[Saved data entries]
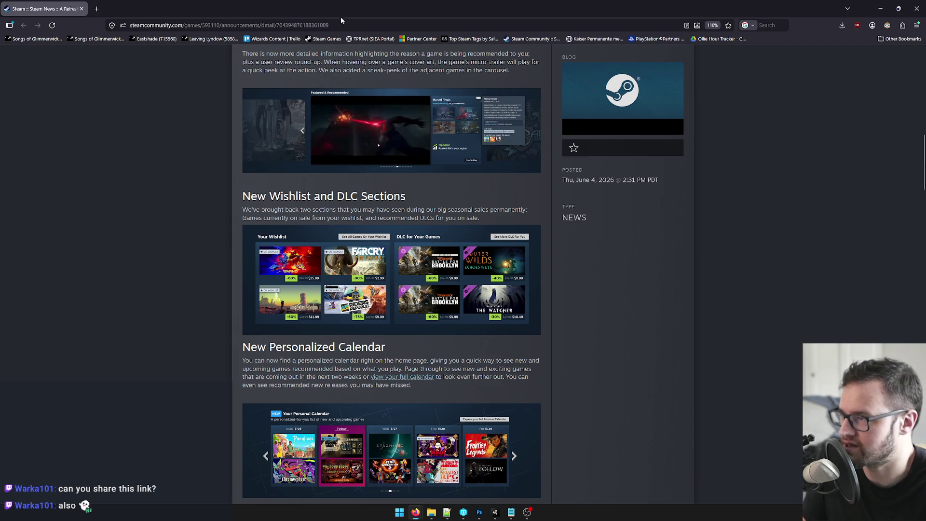
Step: Select the article's address, then scroll and highlight text while reading the calendar paragraph
{"action": "left_click", "coordinate": [351, 25]}
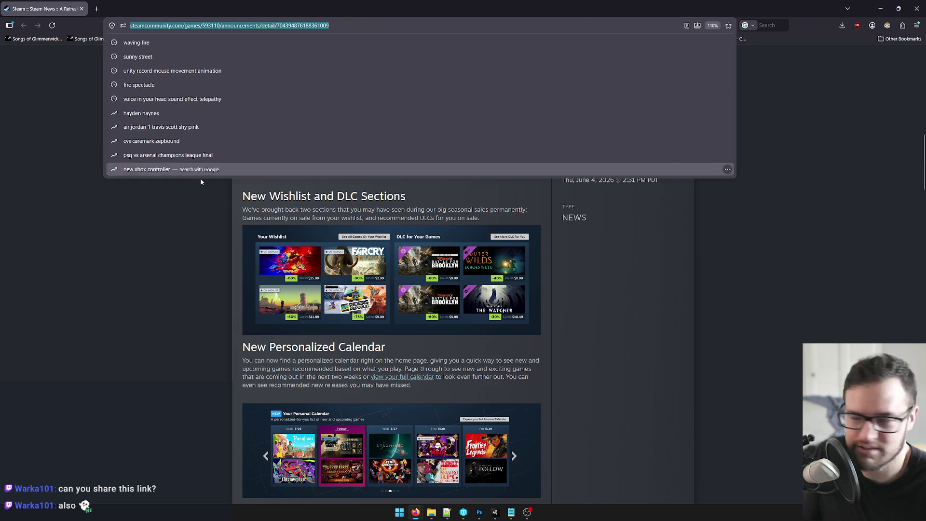
{"action": "left_click", "coordinate": [178, 263]}
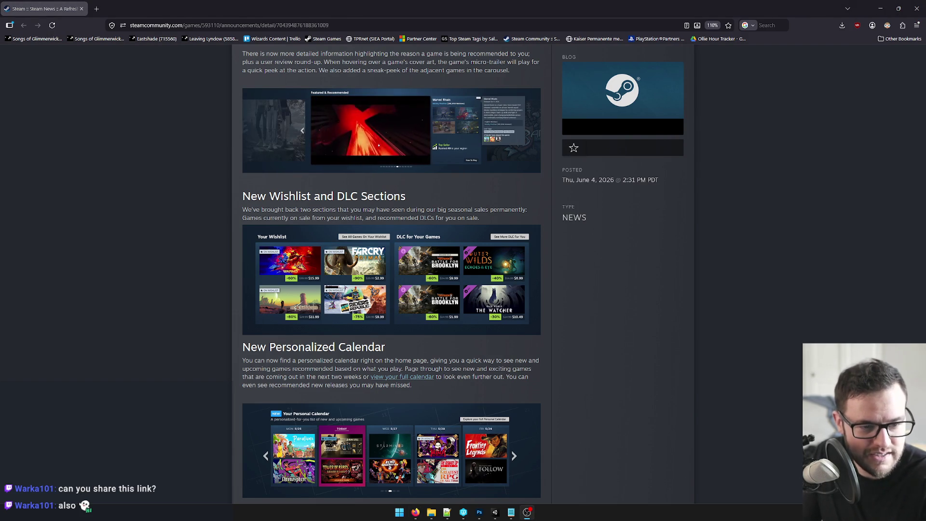
{"action": "scroll", "coordinate": [295, 251], "scroll_direction": "up", "scroll_amount": 15}
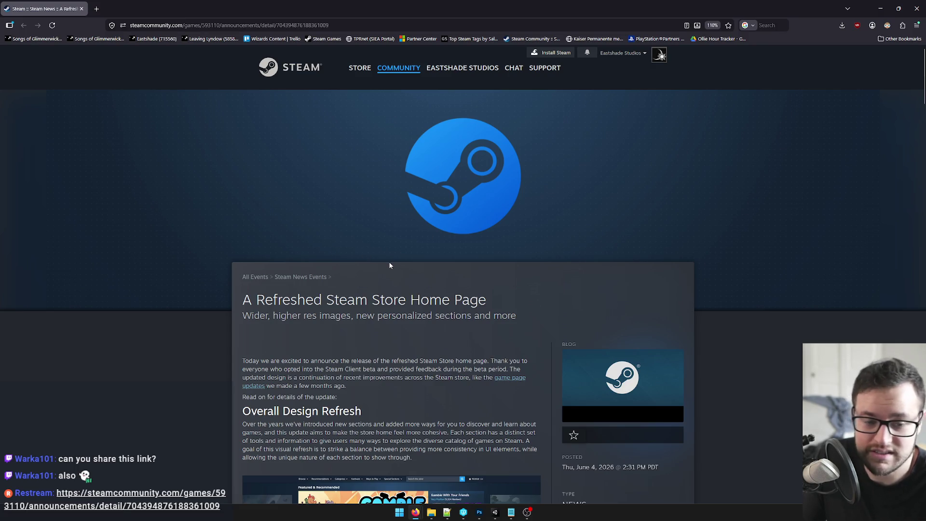
{"action": "scroll", "coordinate": [400, 282], "scroll_direction": "down", "scroll_amount": 15}
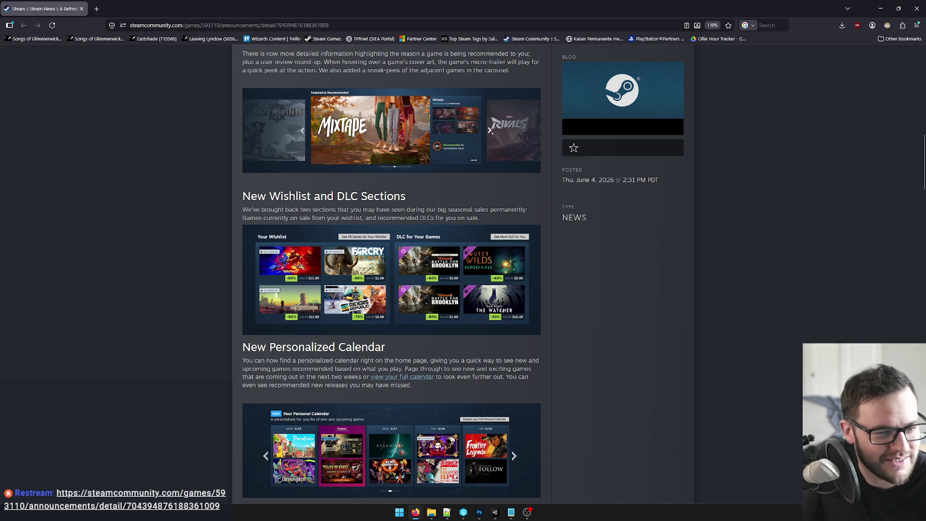
{"action": "scroll", "coordinate": [473, 303], "scroll_direction": "down", "scroll_amount": 3}
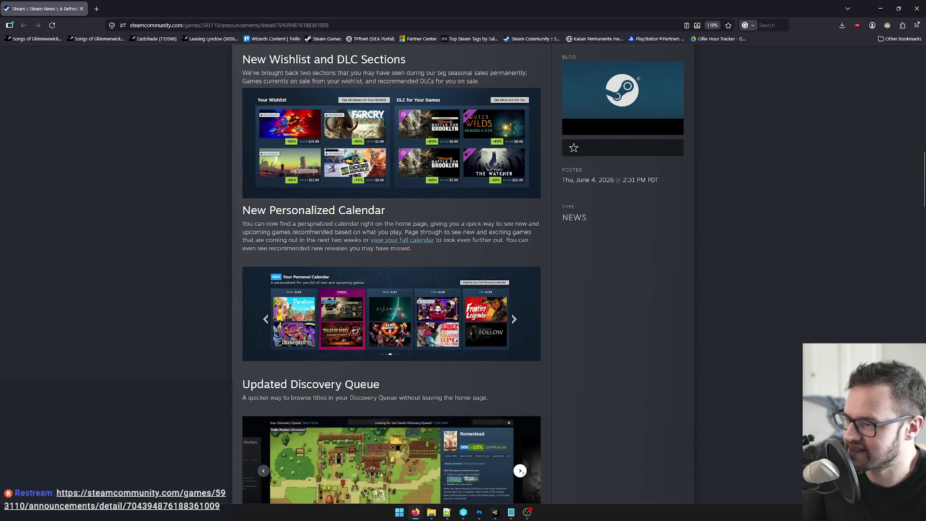
{"action": "left_click_drag", "start_coordinate": [261, 224], "coordinate": [353, 226]}
{"action": "left_click", "coordinate": [352, 226]}
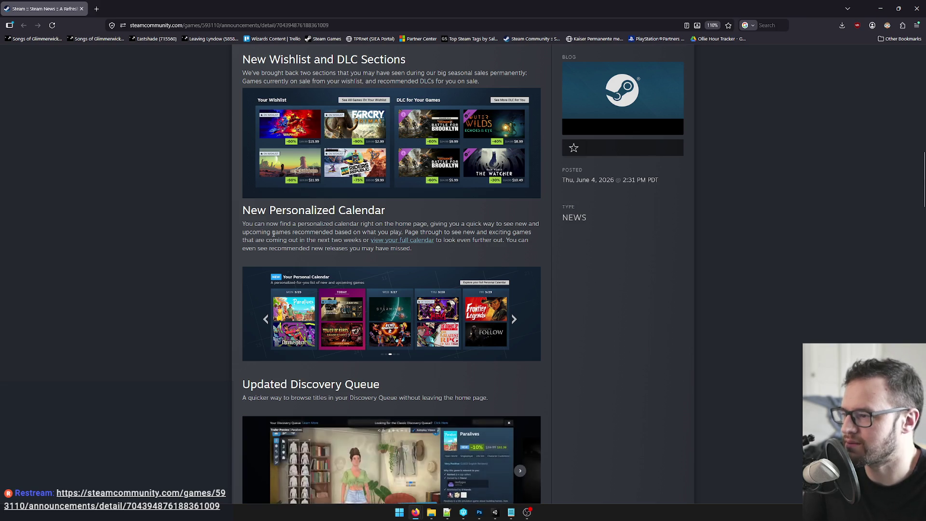
{"action": "left_click_drag", "start_coordinate": [271, 231], "coordinate": [279, 232]}
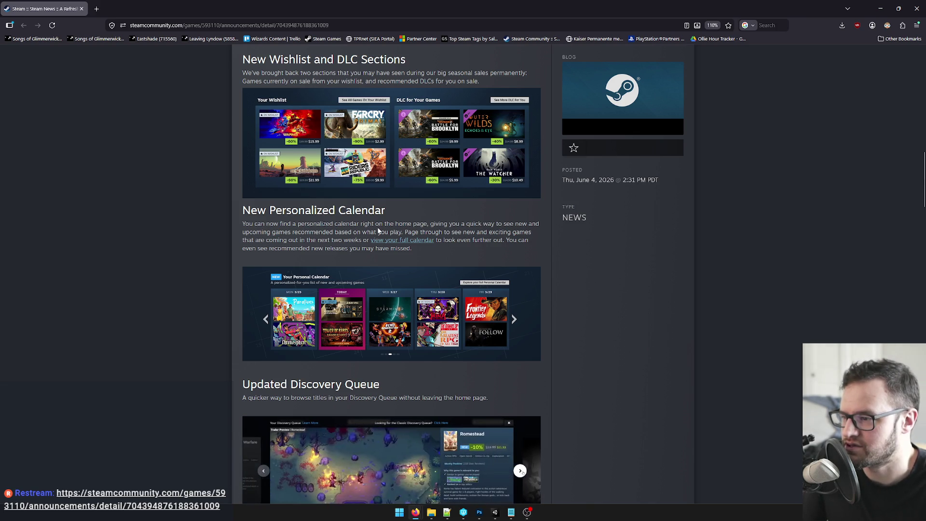
{"action": "left_click_drag", "start_coordinate": [264, 240], "coordinate": [332, 240]}
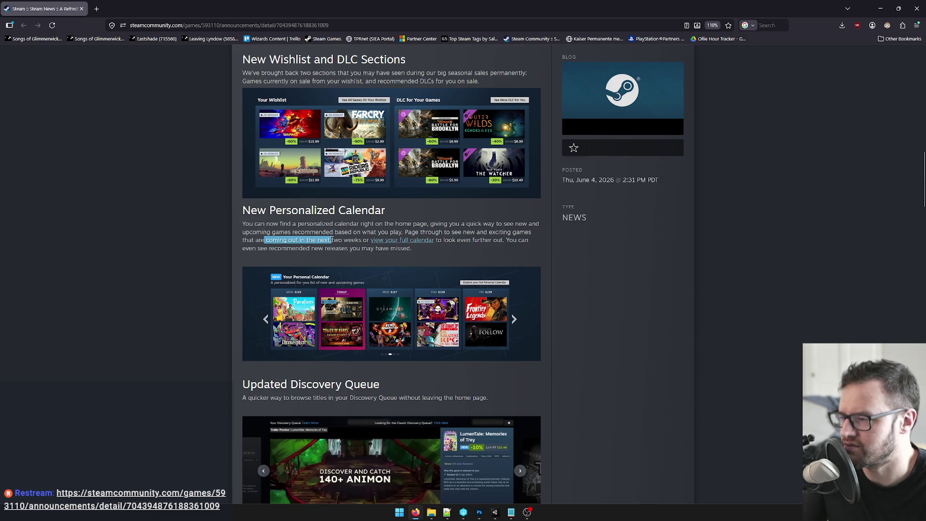
{"action": "left_click", "coordinate": [367, 250]}
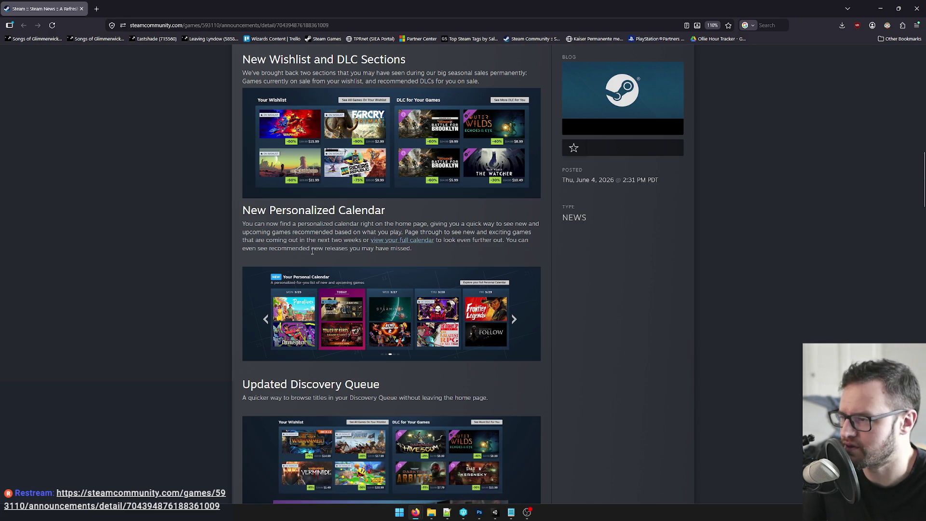
Step: Open the 'view your full calendar' link in a new tab and return to the Steam news tab
{"action": "right_click", "coordinate": [399, 242]}
{"action": "left_click", "coordinate": [427, 246]}
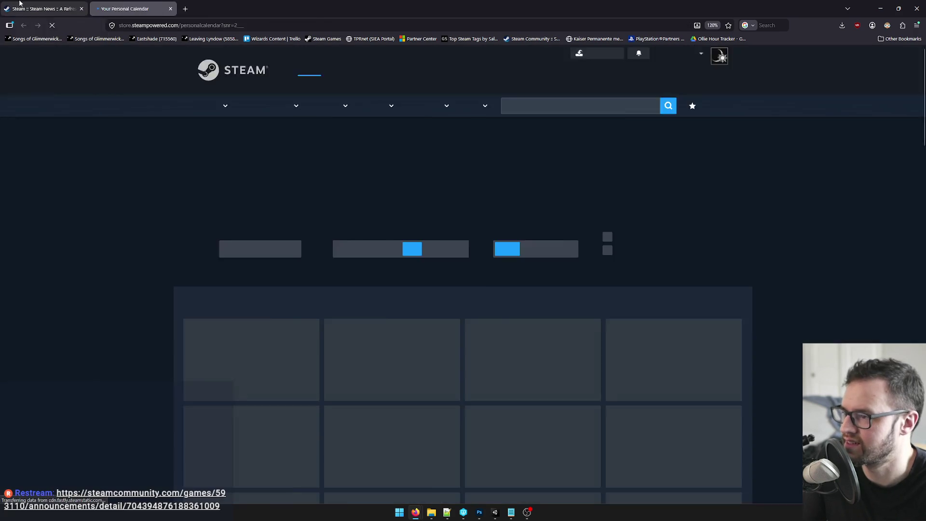
{"action": "left_click", "coordinate": [19, 4]}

ASSIGNMENT: Reproduce every record exactly; images stay out.

OUTPUT BELOW:
Step: Select the article's address, then scroll and highlight text while reading the calendar paragraph
{"action": "left_click", "coordinate": [351, 25]}
{"action": "left_click", "coordinate": [178, 263]}
{"action": "scroll", "coordinate": [295, 251], "scroll_direction": "up", "scroll_amount": 15}
{"action": "scroll", "coordinate": [400, 282], "scroll_direction": "down", "scroll_amount": 15}
{"action": "scroll", "coordinate": [473, 303], "scroll_direction": "down", "scroll_amount": 3}
{"action": "left_click_drag", "start_coordinate": [261, 224], "coordinate": [353, 226]}
{"action": "left_click", "coordinate": [352, 226]}
{"action": "left_click_drag", "start_coordinate": [271, 231], "coordinate": [279, 232]}
{"action": "left_click_drag", "start_coordinate": [264, 240], "coordinate": [332, 240]}
{"action": "left_click", "coordinate": [367, 250]}
Step: Open the 'view your full calendar' link in a new tab and return to the Steam news tab
{"action": "right_click", "coordinate": [399, 242]}
{"action": "left_click", "coordinate": [427, 246]}
{"action": "left_click", "coordinate": [19, 4]}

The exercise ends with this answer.